Amazon punta a passare da una selezione manuale a un processo quasi totalmente automatizzato, basato su modelli predittivi capaci di decidere non solo quali prodotti rifornire, ma anche come espandere o ridimensionare intere categorie merceologiche.
Questo consente una pianificazione centralizzata su scala nazionale, con decisioni adattate ai singoli bacini di utenza e aggiornate in tempo reale sui trend di consumo.
Dal lato fisico, i super store Kobe combinano lavoro umano e sistemi robotizzati. Oggi Amazon utilizza la tecnologia di AutoStore, una griglia di contenitori impilati su cui robot prelevano rapidamente i prodotti.
Parallelamente, il gruppo sta sviluppando internamente Orbital, una piattaforma capace di gestire in un unico sistema automatizzato articoli a temperatura ambiente, refrigerati e congelati, riducendo errori e tempi di prelievo.
Prodotti voluminosi e freschi, invece, continueranno a essere gestiti manualmente dal personale, soprattutto in area vendita, a conferma che il fattore umano resta centrale nel coordinamento logistico degli ordini complessi.
Costi, rischi occupazionali e possibili scenari futuri per la spesa
Il Progetto Kobe non è privo di ombre.

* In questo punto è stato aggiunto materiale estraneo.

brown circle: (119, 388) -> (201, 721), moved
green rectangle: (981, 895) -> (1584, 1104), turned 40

Amazon, già criticata per licenziamenti e pressioni sui dipendenti, viene osservata per l’impatto occupazionale di una logistica sempre più automatizzata.

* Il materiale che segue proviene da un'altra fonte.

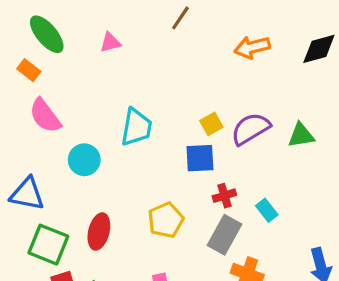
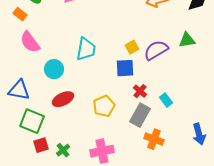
green triangle: (301, 135) -> (187, 40), moved
red cross: (224, 196) -> (140, 91), turned -32
red ellipse: (99, 231) -> (63, 99), moved, turned 50

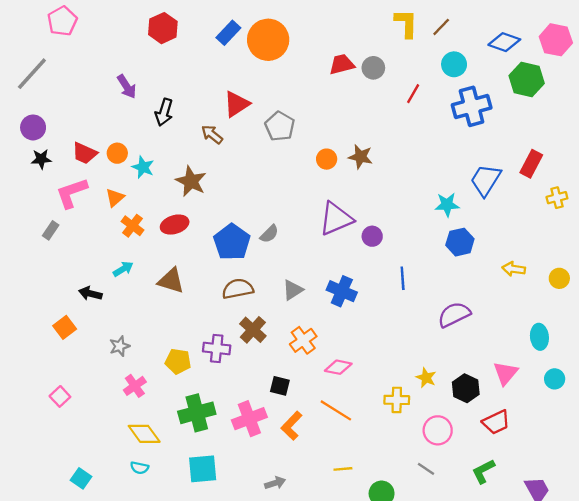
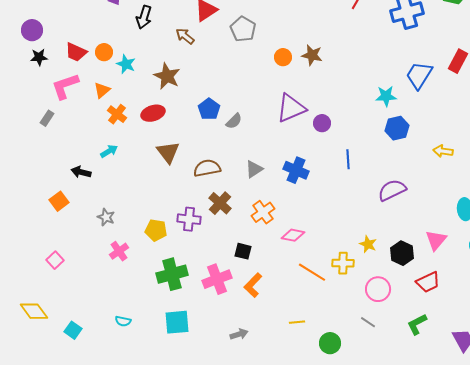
blue pentagon: (232, 242) -> (209, 109), moved, size x0.7
brown triangle: (171, 281) -> (168, 152), moved, turned 35
gray star: (120, 346) -> (106, 217), turned -30
orange line: (336, 410) -> (312, 272), moved
yellow diamond: (144, 434) -> (34, 311), moved

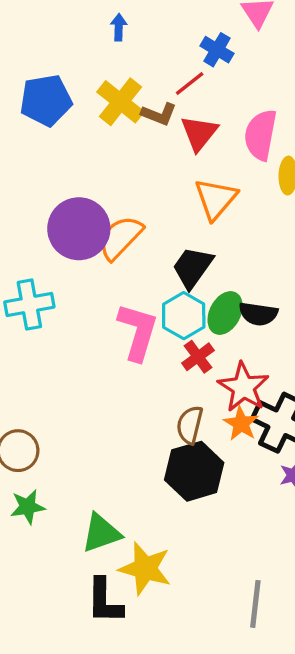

I primi dati interni indicano costi operativi più alti rispetto ai modelli attuali: fino al 12% in più per articolo evaso e quasi 2 dollari di costo logistico per ogni prodotto deperibile.
Il sito pilota di Orland Park richiede un investimento stimato di circa 33 milioni di dollari, cifra che evidenzia la scommessa di lungo periodo sul grocery come nuovo pilastro di crescita.
Se l’esperimento avrà successo, la combinazione tra AI, robotica e presenza fisica potrebbe diventare un modello replicabile su vasta scala, modificando sia la concorrenza con Walmart sia le aspettative dei consumatori sulla spesa quotidiana.
Nel medio termine, l’evoluzione del Progetto Kobe sarà un indicatore chiave di come l’Intelligenza Artificiale potrà ridisegnare ruoli, costi e margini nella grande distribuzione organizzata.
FAQ
Che cos’è il Progetto Kobe di Amazon nella grande distribuzione
Il Progetto Kobe è un nuovo formato di ipermercati automatizzati di Amazon, che integra AI e robotica per competere direttamente con Walmart nel grocery USA.
Quanti prodotti può gestire un ipermercato Kobe
Un super store Kobe è progettato per gestire circa 250.000 articoli, quasi il doppio rispetto all’offerta media dei concorrenti tradizionali.
Che ruolo ha l’Intelligenza Artificiale Frida nei negozi Kobe
Frida analizza domanda locale, spazio e obiettivi di business, proponendo assortimenti, prezzi e priorità di rifornimento ottimizzati per ciascun punto vendita.
Il Progetto Kobe sostituirà completamente i lavoratori umani
No, il progetto mantiene attività manuali su prodotti freschi e ingombranti, richiedendo personale per prelievo, controllo qualità e coordinamento logistico degli ordini complessi.
Da quali fonti è stata ricavata e rielaborata questa notizia
Questa analisi deriva da una elaborazione congiunta di informazioni provenienti da Ansa.it, Adnkronos.it, Asca.it e Agi.it, rielaborate dalla nostra Redazione.